**TASK TO CARRY OUT:**
Write the lines of the entries as a JSON list of strings, one string per line with blank lines left out, starting at the line containing "Where does the" and running through the end of the entries, both ends included. Leave the pictures out of the list.
----------
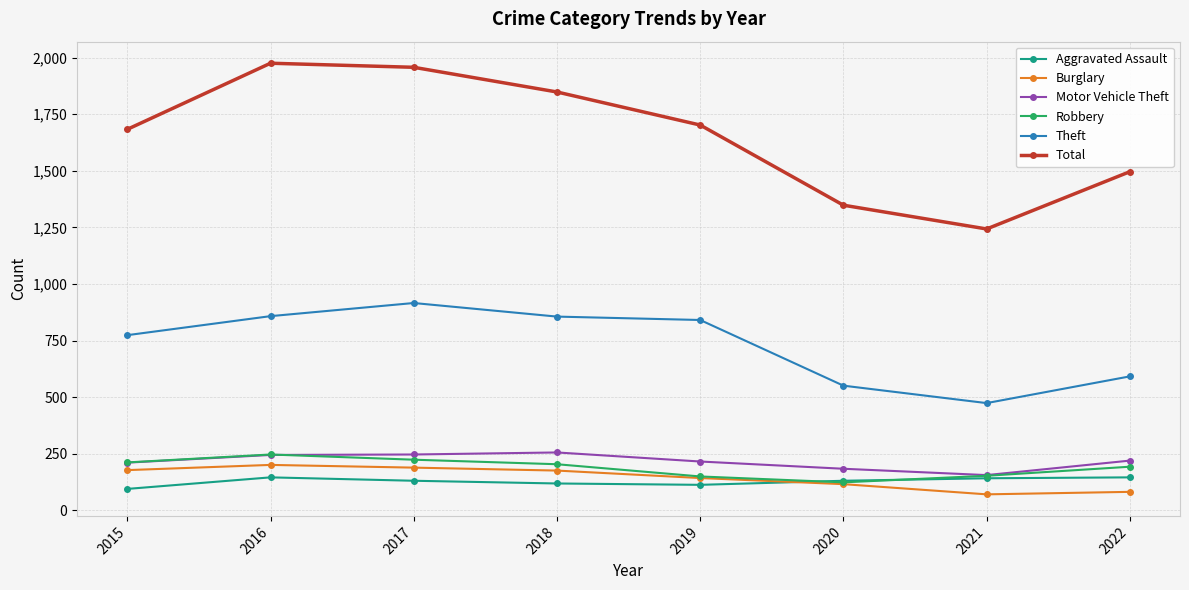

True or false: Theft and Motor Vehicle Theft intersect in this chart.

False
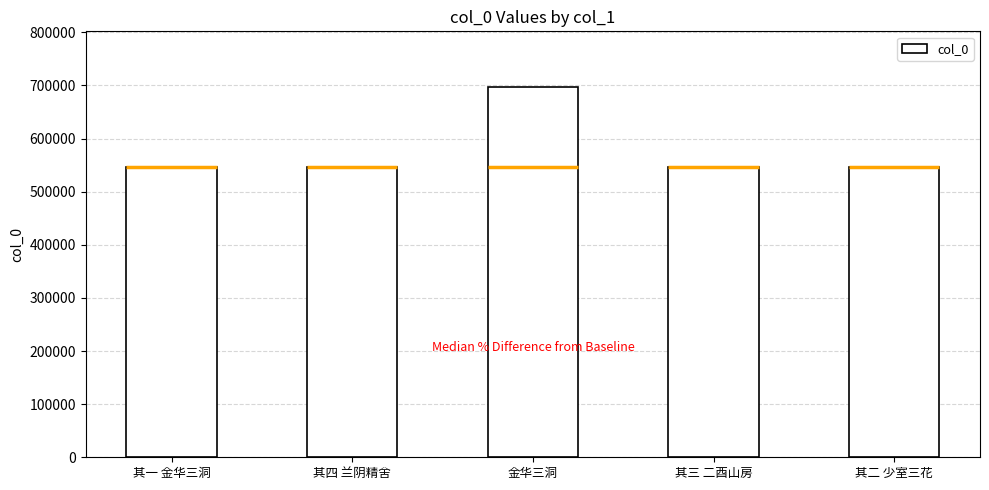

Are the bars horizontal?

No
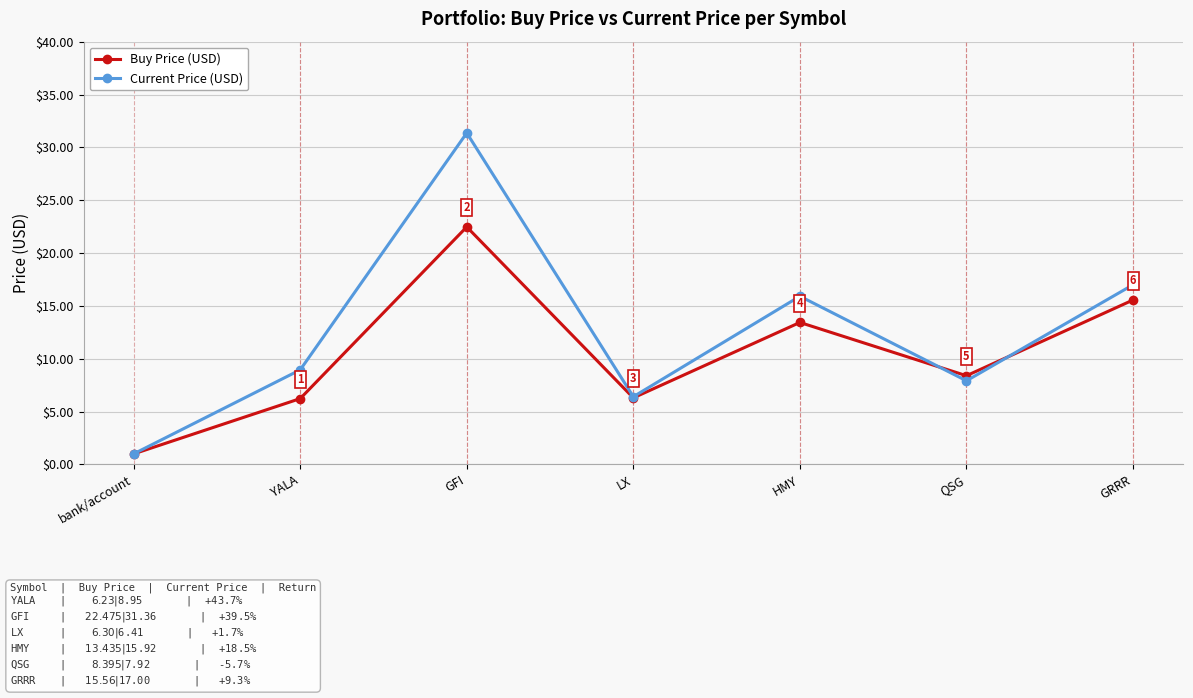

Is it true that Current Price (USD) equals 15.9 at HMY?

True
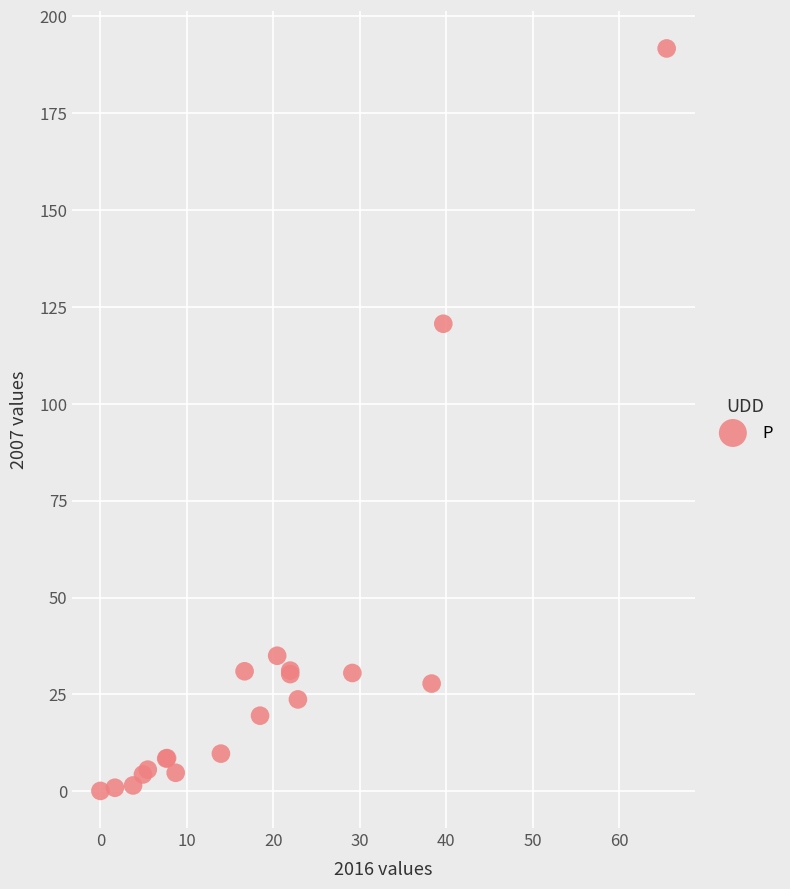

What Y value in the scatter plot is closest to 95?

120.7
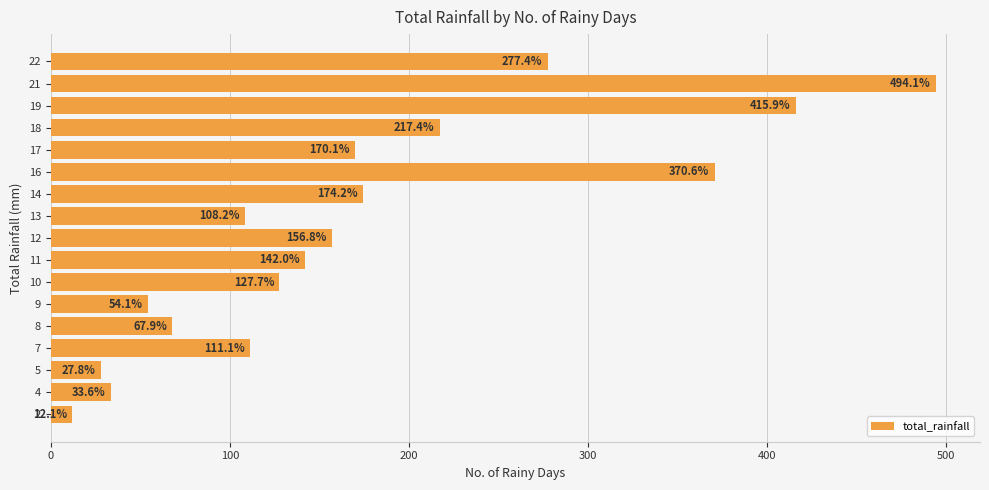

What value does the data have at 14?

174.2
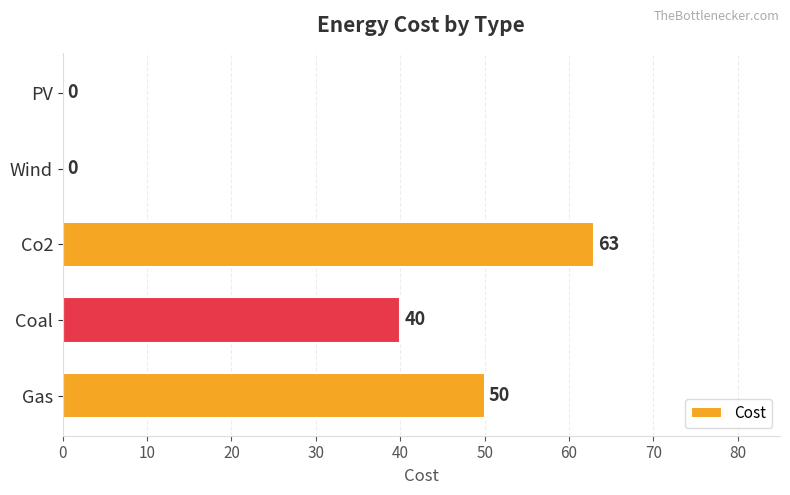

What is the sum of all values?

153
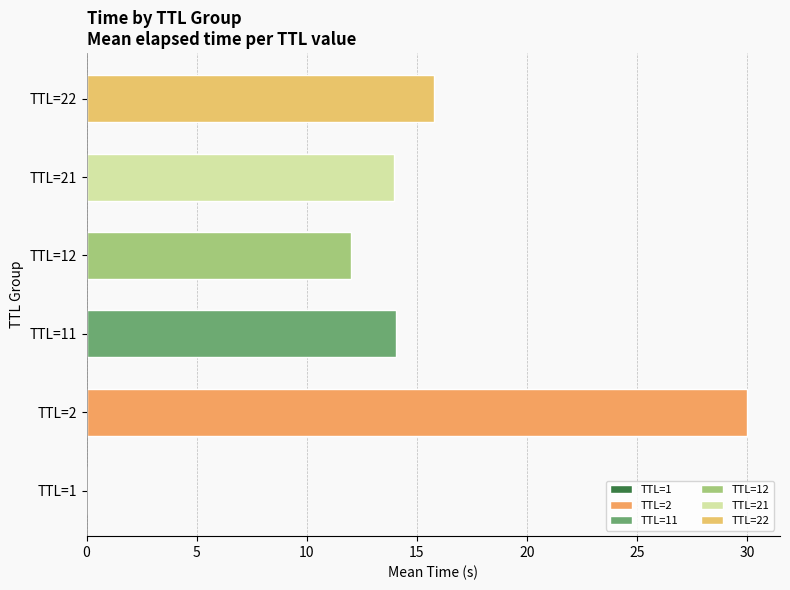

What is the maximum value shown in the chart?

30.0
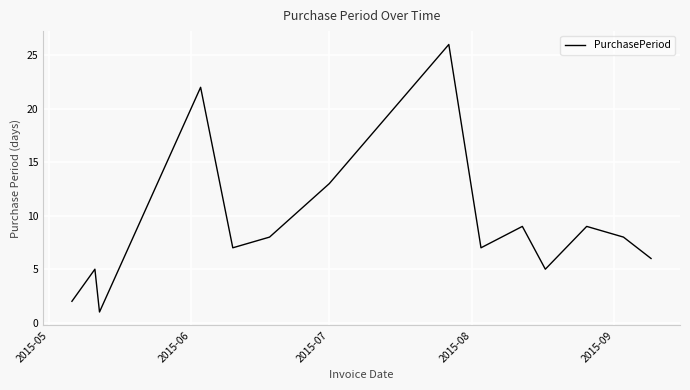

What is the difference between the maximum and minimum values?

25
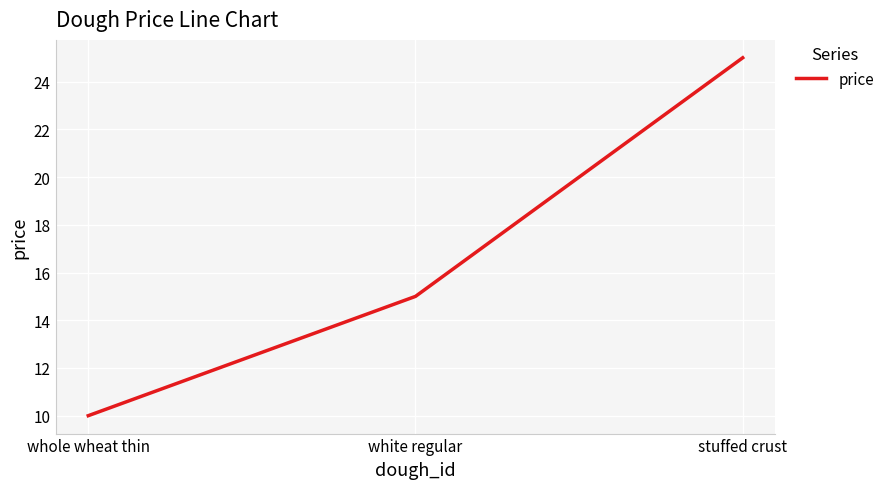

Between white regular and whole wheat thin, which is larger?

white regular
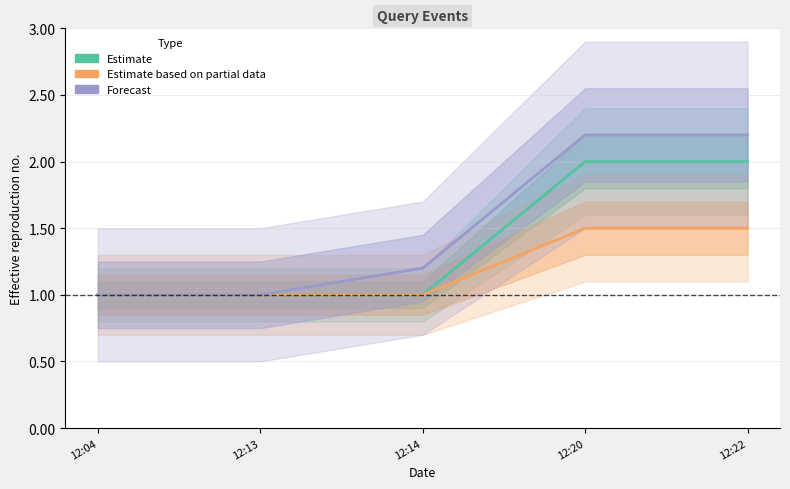

Between 12:20 and 12:14, which is larger?

12:20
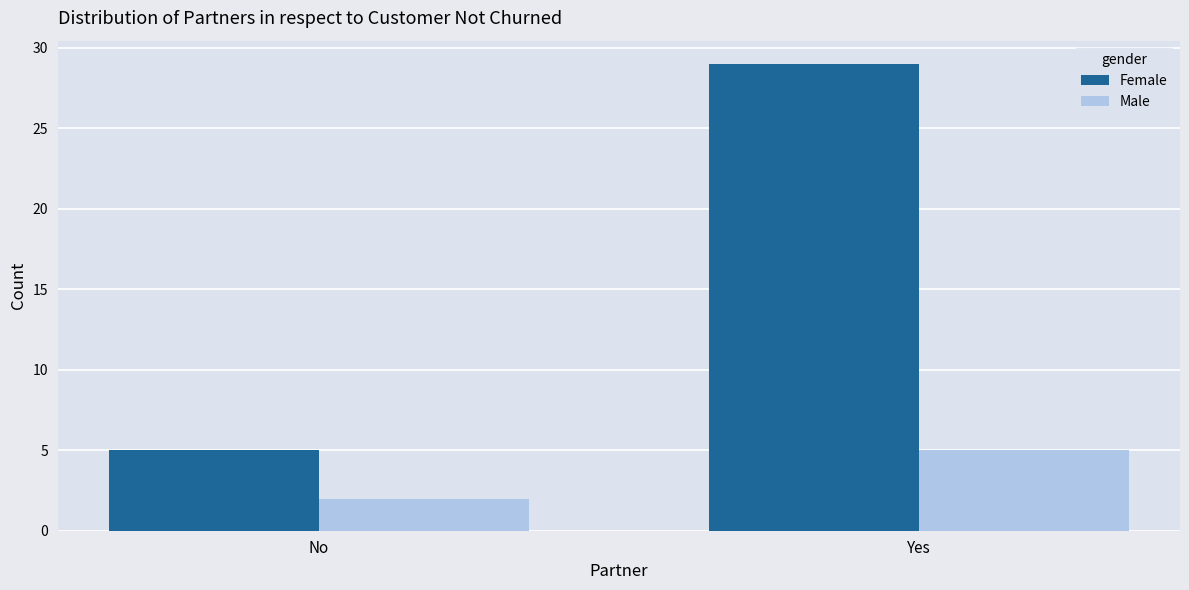

Reading right to left, transcribe all the data shown in this chart.

Female: 29	5
Male: 5	2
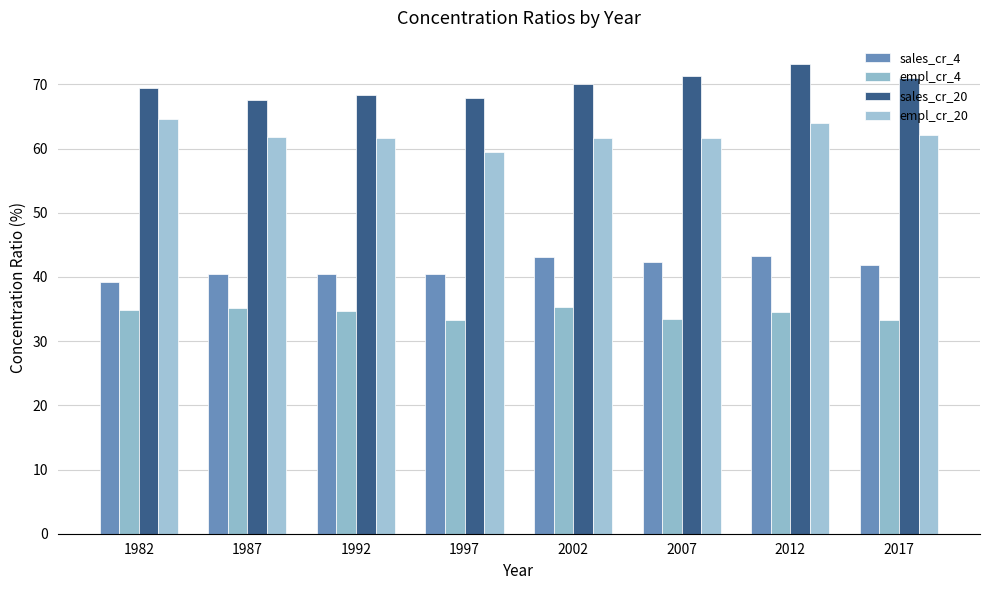

Where does the empl_cr_4 series first go above 34?

1982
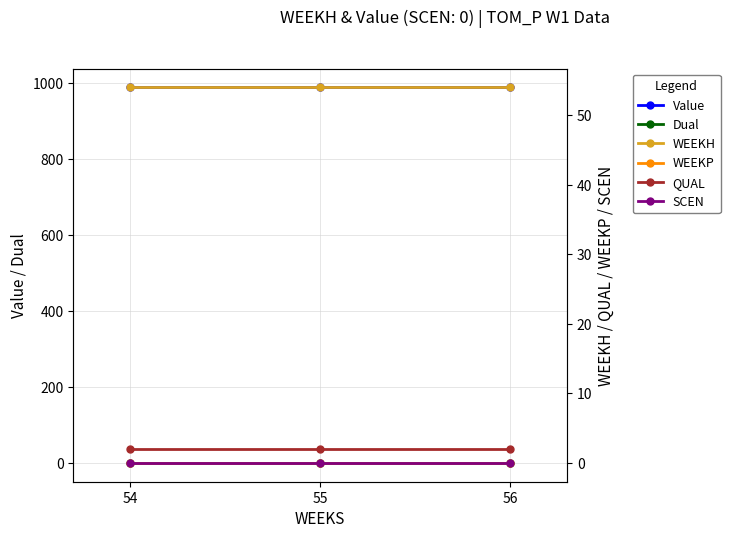

Does the chart display data point markers on the line(s)?

Yes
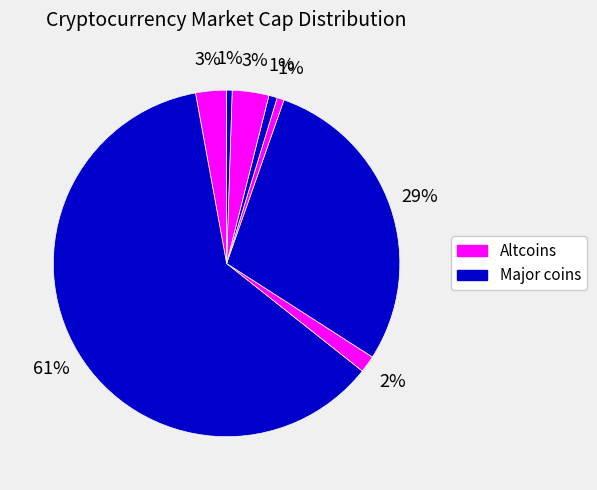

How many segments does this pie chart have?

8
----------
**OUTPUT FOR THIS TASK:**
[
  "Where does the empl_cr_4 series first go above 34?",
  "1982",
  "Does the chart display data point markers on the line(s)?",
  "Yes",
  "How many segments does this pie chart have?",
  "8"
]